In 1954, he joined the Coast Guard out of high school. Stationed in Baltimore, he sang in waterfront dives, like Elmer’s Musical Bar, a motorcycle hangout on Pratt Street where bad acts had to dodge flying beer bottles.

“Hells Angels came in every night to hear me do Elvis Presley’s songs,” Dove said. “They liked them, so nobody bothered me.”

His first hit, “Say You,” peaked at No. 40 on Billboard in 1964. Soon after, he landed in Nashville to record the follow-up, “Right Or Wrong,” another slow-tempo tune. There, at the RCA studio, he met Presley.

“I just about fainted; he was my hero,” said Dove. “Elvis gave me a big hug, listened to my playback of ‘Right Or Wrong’ and gave advice.

“‘Ronnie,’ he said, ‘you’ve got to end that song on a high note, like you did on ‘Say You,’ because that’s your trademark.’ So I went back into the studio and did one more take, where I hit the high note.”

“Right Or Wrong” reached No. 14 on the charts. On a roll, Dove cranked out four more hits in 1965 and five a year later, including the bouncy “Happy Summer Days.”

Look around you, there’s a rainbow in that watermelon sky,

And the twinkling of a million fireflies,

Let your heart keep taking pictures that we’ll share as years go by,

These are happy, happy, happy summer days.

In February 1965, Dove played The Lyric in Baltimore, alongside Chuck Berry, Little Anthony and The Imperials, and Joe Tex. That summer, he joined Dick Clark’s Caravan of Stars, a cross-country tour of high profile pop acts including the Shirelles, Peter & Gordon, Brian Hyland and Tom Jones, the swivel-hipped Welshman. Oh, the stories Dove can tell.
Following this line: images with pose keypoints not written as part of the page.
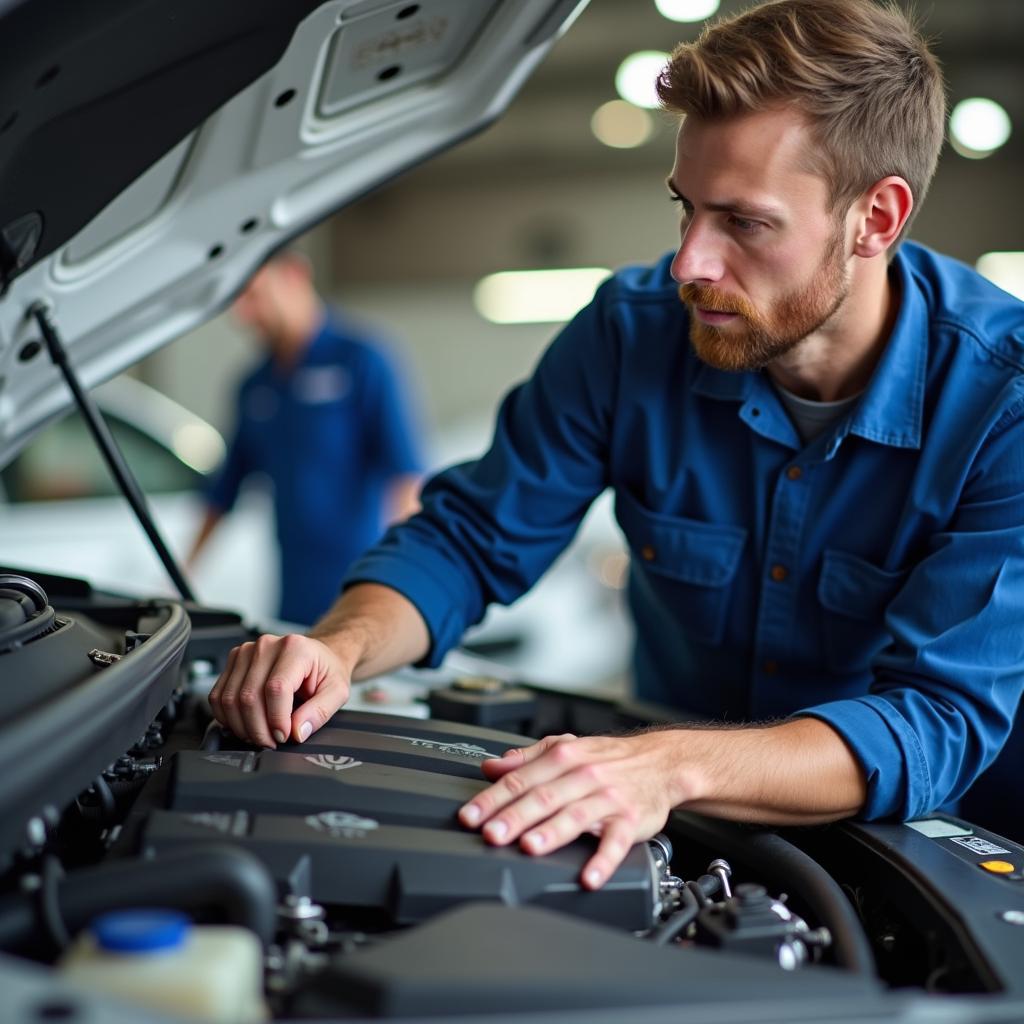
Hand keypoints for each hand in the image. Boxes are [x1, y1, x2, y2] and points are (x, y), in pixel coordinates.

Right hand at [208, 634, 351, 747]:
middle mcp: (267, 645)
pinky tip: (245, 725)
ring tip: (260, 735)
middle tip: (272, 742)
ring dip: (242, 726)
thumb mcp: (337, 691)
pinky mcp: (233, 661)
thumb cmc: (325, 671)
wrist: (316, 656)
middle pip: (249, 696)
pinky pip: (218, 696)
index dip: (276, 720)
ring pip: (230, 699)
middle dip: (258, 729)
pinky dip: (227, 717)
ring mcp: (246, 651)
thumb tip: (297, 732)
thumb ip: (320, 712)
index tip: (284, 736)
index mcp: (295, 648)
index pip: (276, 689)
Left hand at [457, 731, 687, 888]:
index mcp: (563, 756)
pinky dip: (603, 860)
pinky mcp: (629, 821)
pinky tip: (588, 877)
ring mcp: (607, 798)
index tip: (470, 816)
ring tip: (529, 847)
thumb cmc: (608, 759)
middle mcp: (583, 776)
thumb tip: (492, 766)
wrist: (660, 762)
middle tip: (491, 834)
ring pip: (575, 815)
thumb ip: (527, 758)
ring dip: (551, 832)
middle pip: (543, 796)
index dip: (493, 798)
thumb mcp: (566, 747)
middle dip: (514, 816)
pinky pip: (615, 842)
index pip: (521, 778)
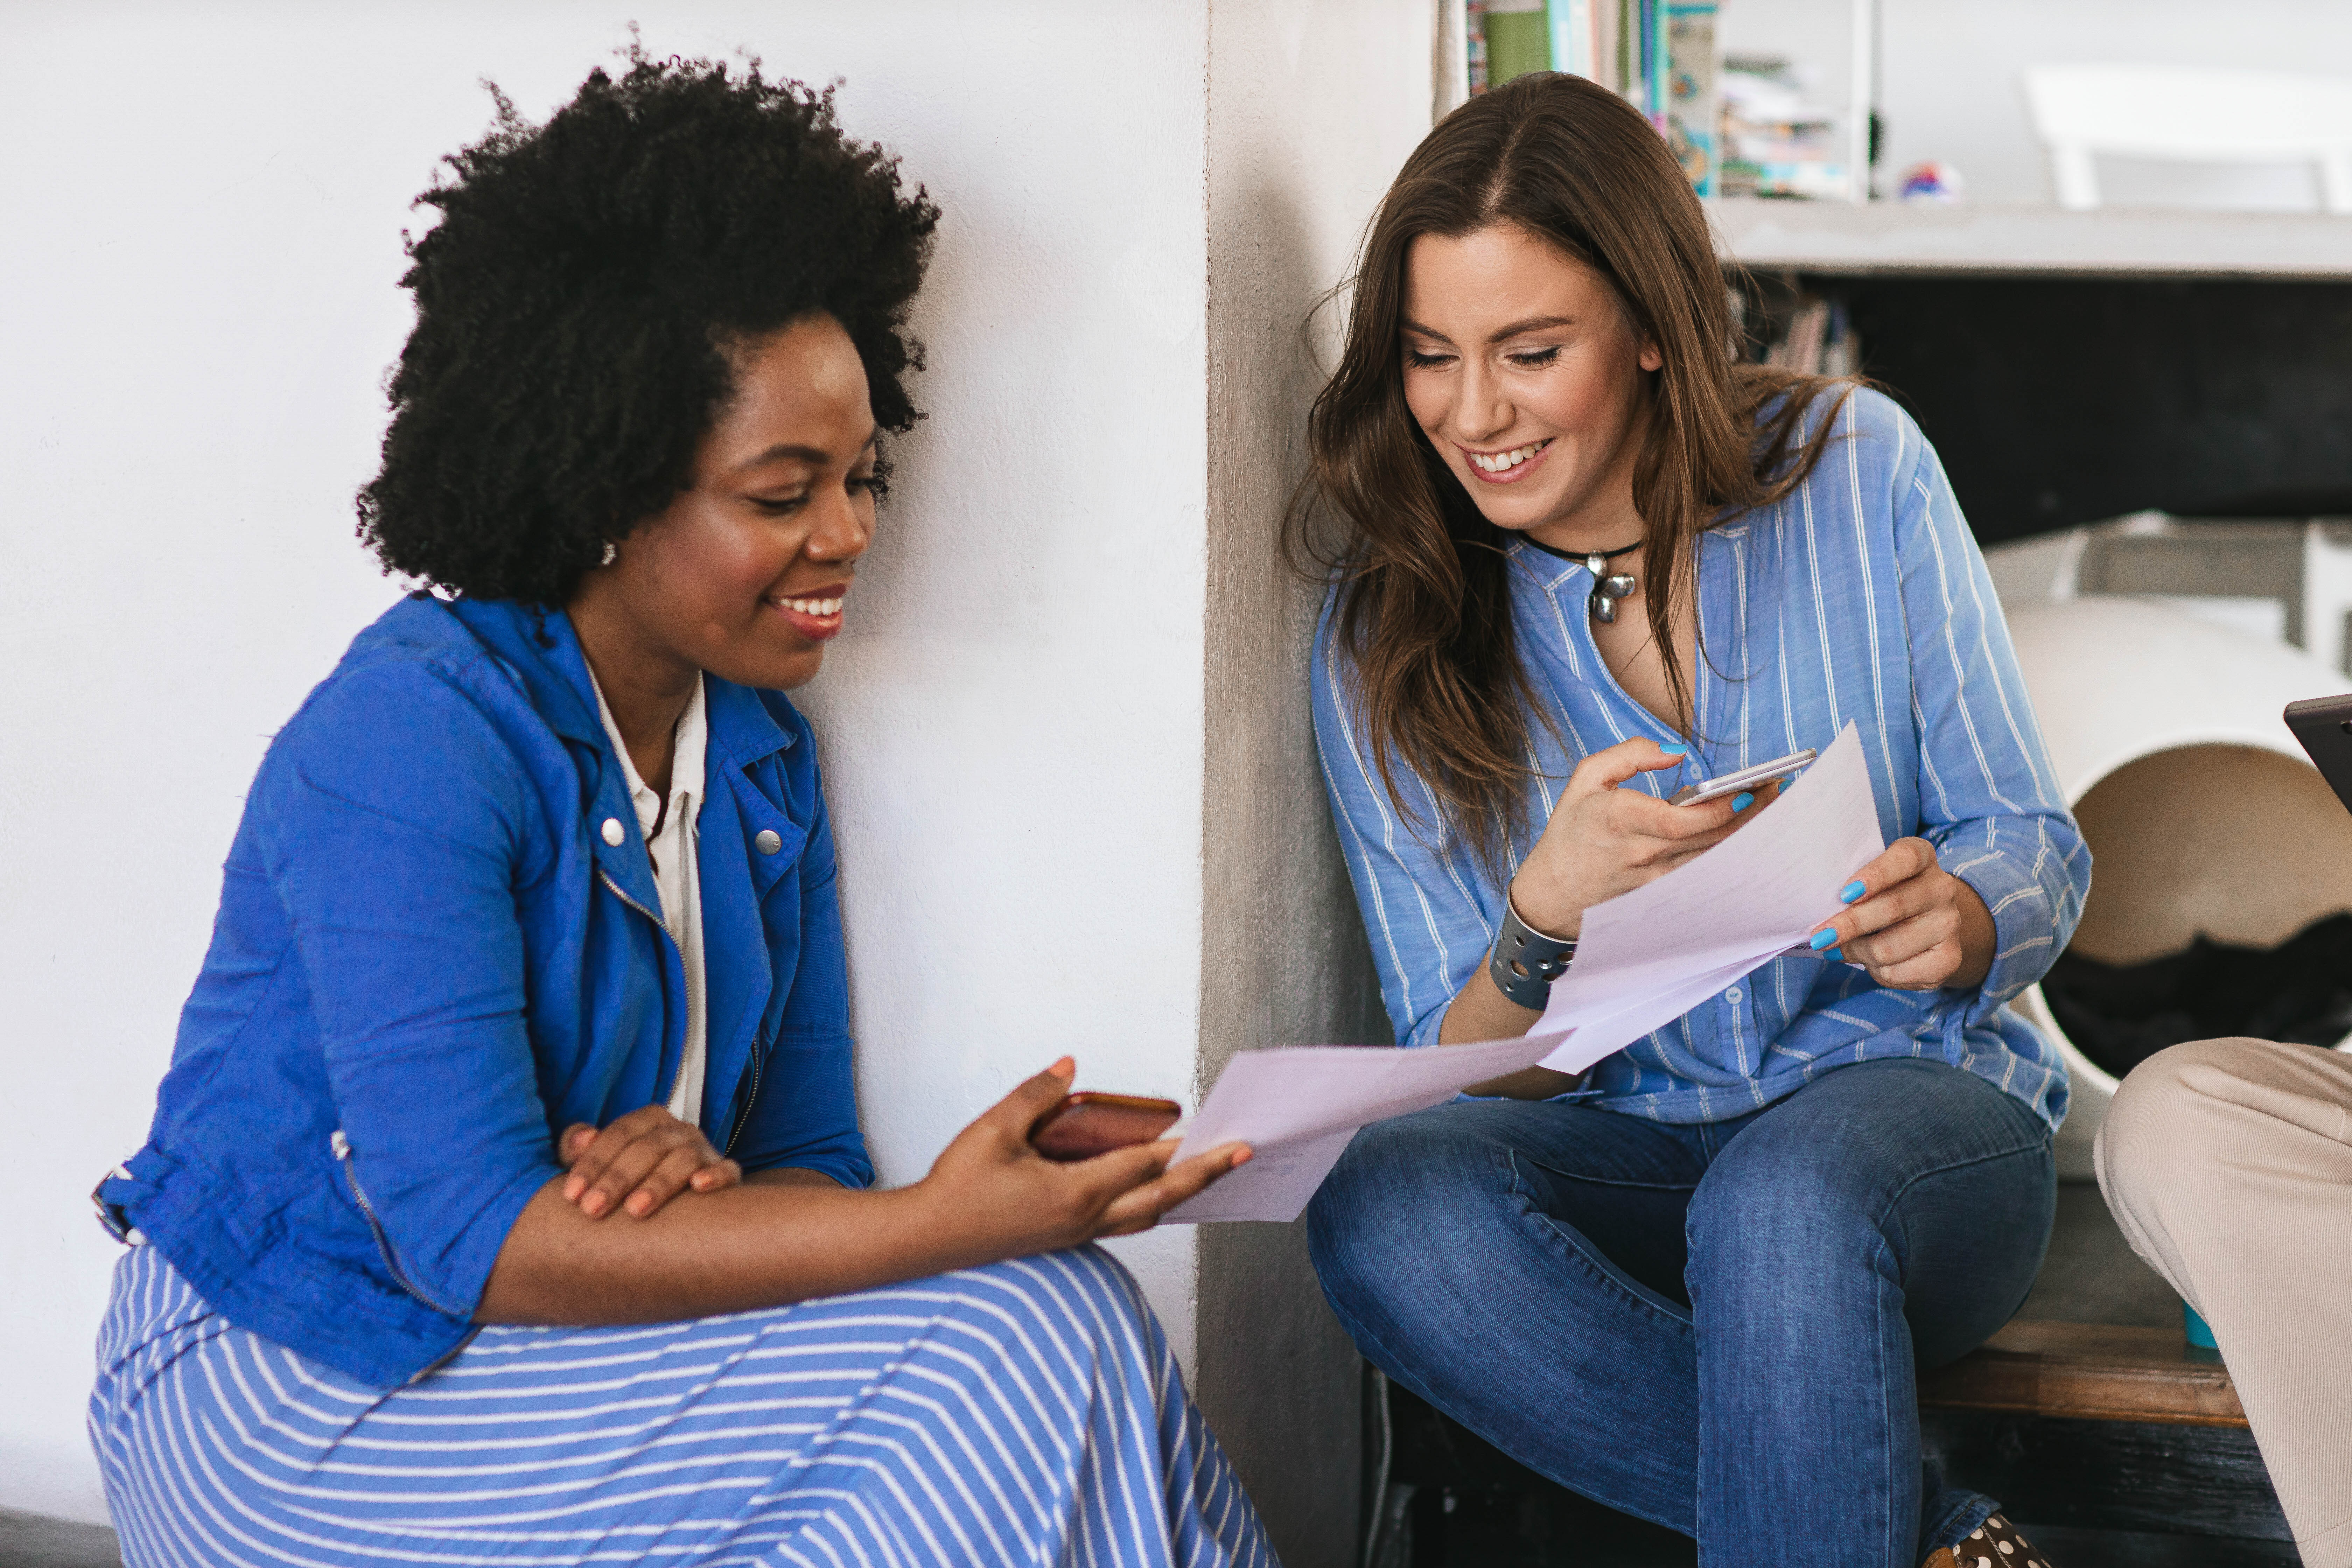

“Every night we’d each sing four or five songs in a different town,” he said. “Once, in South Carolina, Tom and I had sore throats and were in my room, trying to phone a doctor. A maid making the beds heard us and said, ‘If you eat a raw potato, it will help.’ We did. It worked. We wanted to thank the maid, but we never saw her again.”

Hobnobbing with rock stars introduced Dove to celebrities in other fields. In Los Angeles to cut one record, he wound up playing a pickup game of baseball in which he caught Dodgers’ Hall of Fame pitcher Sandy Koufax.

“He threw it pretty good,” the singer said.

All told, Dove recorded 227 songs. In hindsight, he wouldn’t change a thing.

“I’d do it all, twice,” he said. “Every second I’m on stage, I feel obligated to the people who still come to hear me sing. It’s the best thrill in the world to have them applaud you.”